Two works from their collection Amaranthine Reveries, Antipathy Tries and Derealization Won't Save Us, are recently exhibited at ALGORITHMIC EMPATHY. THE PROMISES OF AI at EXPANDED.ART in Berlin. These are animated self-portrait videos created using AI which explore the boundaries between our physical bodies and the essence of who we are at our core.
Ellie Pritts recently had a solo show at bitforms gallery — In The Screen I Am Everything.
Watch the Digital Art Explained episode on In The Screen I Am Everything
FEWOCiOUS is a digital artist from Las Vegas and is currently based in New York. He started creating at 13 to escape and refuge as a young transgender artist. In 2021, he was solidified as one of the most important creators of Web3 following his art’s sale for $2,857,702 (654 ETH) at the record breaking auction at Christie’s. The artist has amassed nearly $50million in sales for his art thus far.
FEWOCiOUS is one of the most popular and influential NFT artists of our generation. His art explores notions of freedom, isolation and exploration and is often about defining oneself, freeing oneself from artificial limitations, and finding a place in an unfeeling world.
Simone Garcia, better known as Cymoonv in the digital arts world, is a 3D artist from Havana and is currently based in Spain. Her sexually-charged silicone-like figures explore topics of self-perception, virtual identities, and gender fluidity.
“The first piece in a series inspired by a Patakí from Afro-Cuban Santeria and that explores moments of intimacy and vulnerability that often escape traditional representations, crossed by a symbolic search for queerness in the Yoruba imaginary and other current identity issues.
The patakíes are short stories or parables that often represent situations and their consequences and that transmit teachings and knowledge that have a high value in the construction of moral norms and behaviors of their practitioners.

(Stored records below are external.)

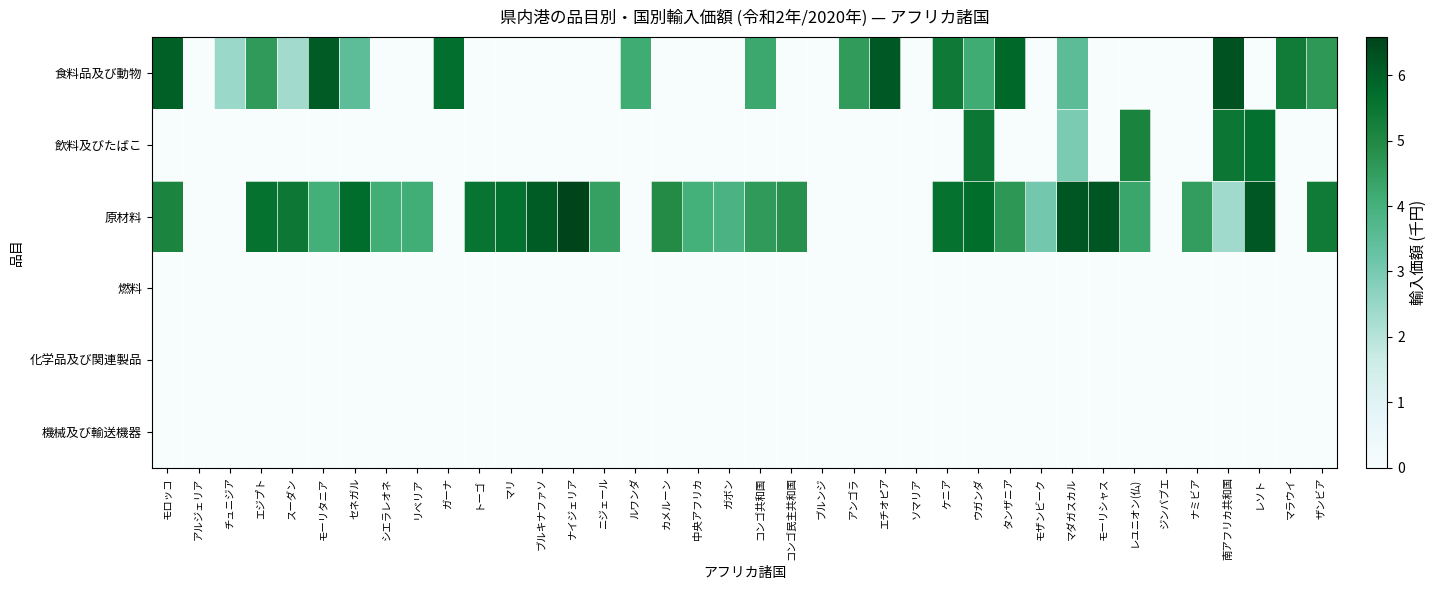

Reading right to left, transcribe all the data shown in this chart.

食料品及び動物: ザンビア=4.6	マラウイ=5.3	レソト=0.0	南アフリカ共和国=6.3	ナミビア=0.0	ジンバブエ=0.0	レユニオン(仏)=0.0	モーリシャス=0.0	マダガスカル=3.5	モザンビーク=0.0	タンザニア=5.8	ウガンダ=4.1	ケニア=5.4	ソマリア=0.0	エチオピア=6.1	アンゴラ=4.5	ブルンジ=0.0	コンゴ民主共和国=0.0	コンゴ共和国=4.2	ガボン=0.0	中央アフリカ=0.0	カメルーン=0.0	ルワンダ=4.1	ニジェール=0.0	ナイジェリア=0.0	ブルキナファソ=0.0	マリ=0.0	トーゴ=0.0	ガーナ=5.7	リベリア=0.0	シエラレオネ=0.0	セネガル=3.5	モーリタニア=6.1	スーダン=2.3	エジプト=4.6	チュニジア=2.5	アルジェリア=0.0	モロッコ=6.0
飲料及びたばこ: ザンビア=0.0	マラウイ=0.0	レソト=5.7	南アフリカ共和国=5.5	ナミビア=0.0	ジンバブエ=0.0	レユニオン(仏)=5.1	モーリシャス=0.0	マダガスカル=2.9	モザンビーク=0.0	タンザニア=0.0	ウガンダ=5.5	ケニア=0.0	ソマリア=0.0	エチオピア=0.0	アンゴラ=0.0	ブルンジ=0.0	コンゴ民主共和国=0.0	コンゴ共和国=0.0	ガボン=0.0	中央アフリカ=0.0	カメルーン=0.0	ルワンダ=0.0	ニジェール=0.0	ナイジェリア=0.0	ブルキナファソ=0.0	マリ=0.0	トーゴ=0.0	ガーナ=0.0	リベリア=0.0	シエラレオネ=0.0	セネガル=0.0	モーリタニア=0.0	スーダン=0.0	エジプト=0.0	チュニジア=0.0	アルジェリア=0.0	モロッコ=0.0
原材料: ザンビア=5.4	マラウイ=0.0	レソト=6.2	南アフリカ共和国=2.4	ナミビア=4.5	ジンバブエ=0.0	レユニオン(仏)=4.3	モーリシャス=6.2	マダガスカル=6.2	モザンビーク=3.1	タンザニア=4.7	ウガンダ=5.7	ケニア=5.6	ソマリア=0.0	エチオピア=0.0	アンゴラ=0.0	ブルンジ=0.0	コンゴ民主共和国=4.8	コンゴ共和国=4.6	ガボン=3.9	中央アフリカ=4.0	カメルーン=4.9	ルワンダ=0.0	ニジェール=4.4	ナイジェリア=6.6	ブルキナファソ=6.1	マリ=5.6	トーゴ=5.5	ガーナ=0.0	リベリア=4.1	シエラレオネ=4.1	セネガル=5.7	モーリタニア=4.1	スーダン=5.4	エジプト=5.6	チュニジア=0.0	アルジェリア=0.0	モロッコ=5.1
燃料: ザンビア=0.0	マラウイ=0.0	レソト=0.0	南アフリカ共和国=0.0	ナミビア=0.0	ジンバブエ=0.0	レユニオン(仏)=0.0	モーリシャス=0.0	マダガスカル=0.0	モザンビーク=0.0	タンザニア=0.0	ウガンダ=0.0	ケニア=0.0	ソマリア=0.0	エチオピア=0.0	アンゴラ=0.0	ブルンジ=0.0	コンゴ民主共和国=0.0	コンゴ共和国=0.0	ガボン=0.0	中央アフリカ=0.0	カメルーン=0.0	ルワンダ=0.0	ニジェール=0.0	ナイジェリア=0.0	ブルキナファソ=0.0	マリ=0.0	トーゴ=0.0	ガーナ=0.0	リベリア=0.0	シエラレオネ=0.0	セネガル=0.0	モーリタニア=0.0	スーダン=0.0	エジプト=0.0	チュニジア=0.0	アルジェリア=0.0	モロッコ=0.0
化学品及び関連製品: ザンビア=0.0	マラウイ=0.0	レソト=0.0	南アフリカ共和国=0.0	ナミビア=0.0	ジンバブエ=0.0	レユニオン(仏)=0.0	モーリシャス=0.0	マダガスカル=0.0	モザンビーク=0.0	タンザニア=0.0	ウガンダ=0.0	ケニア=0.0	ソマリア=0.0	エチオピア=0.0	アンゴラ=0.0	ブルンジ=0.0	コンゴ民主共和国=0.0	コンゴ共和国=0.0	ガボン=0.0	中央アフリカ=0.0	カメルーン=0.0	ルワンダ=0.0	ニジェール=0.0	ナイジェリア=0.0	ブルキナファソ=0.0	マリ=0.0	トーゴ=0.0	ガーナ=0.0	リベリア=0.0	シエラレオネ=0.0	セネガル=0.0	モーリタニア=0.0	スーダン=0.0	エジプト=0.0	チュニジア=0.0	アルジェリア=0.0	モロッコ=0.0
機械及び輸送機器: ザンビア=0.0	マラウイ=0.0	レソト=0.0	南アフリカ共和国=0.0	ナミビア=0.0	ジンバブエ=0.0	レユニオン(仏)=0.0	モーリシャス=0.0	マダガスカル=0.0	モザンビーク=0.0	タンザニア=0.0	ウガンダ=0.0	ケニア=0.0	ソマリア=0.0	エチオピア=0.0	アンゴラ=0.0	ブルンジ=0.0	コンゴ民主共和国=0.0	コンゴ共和国=0.0	ガボン=0.0	中央アフリカ=0.0	カメルーン=0.0	ルワンダ=0.0	ニジェール=0.0	ナイジェリア=0.0	ブルキナファソ=0.0	マリ=0.0	トーゴ=0.0	ガーナ=0.0	リベリア=0.0	シエラレオネ=0.0	セネガル=0.0	モーリタニア=0.0	スーダン=0.0	エジプト=0.0	チュニジア=0.0	アルジェリア=0.0	モロッコ=0.0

Patakí where Oyá saves Shangó:
Seeing himself surrounded by his enemies, Shangó fled to the place where Oyá lived. In that place, no one knew that she was Shangó's wife, so the orisha asked her to hide it.
Why do you lack the courage to fight? Oyá asked.
To which Shangó replied that he did not lack courage, but that he was tired and that if he could escape from that fence, he would regain his strength and desire to win.
Oyá thought for a few moments and then said:
–When night falls you will put on one of my dresses and I will give you my braids.
She cut her braids and gave them to Shangó who didn't know what to do with them. Oyá skillfully placed them on his head. Then she helped him dress as a woman.
Moments later Shango, imitating Oyá, left the house, crossed near the enemy and greeted, shaking his head, but without saying a word, because his voice was very loud.
He moved away from there and managed to rest. He found his horse and launched the attack, braver than ever, still dressed as a woman and with Oyá's braids. She left the house without braids and armed, determined to help her husband.
The enemy was defeated. Since then Oyá was inseparable from Shango in all wars.”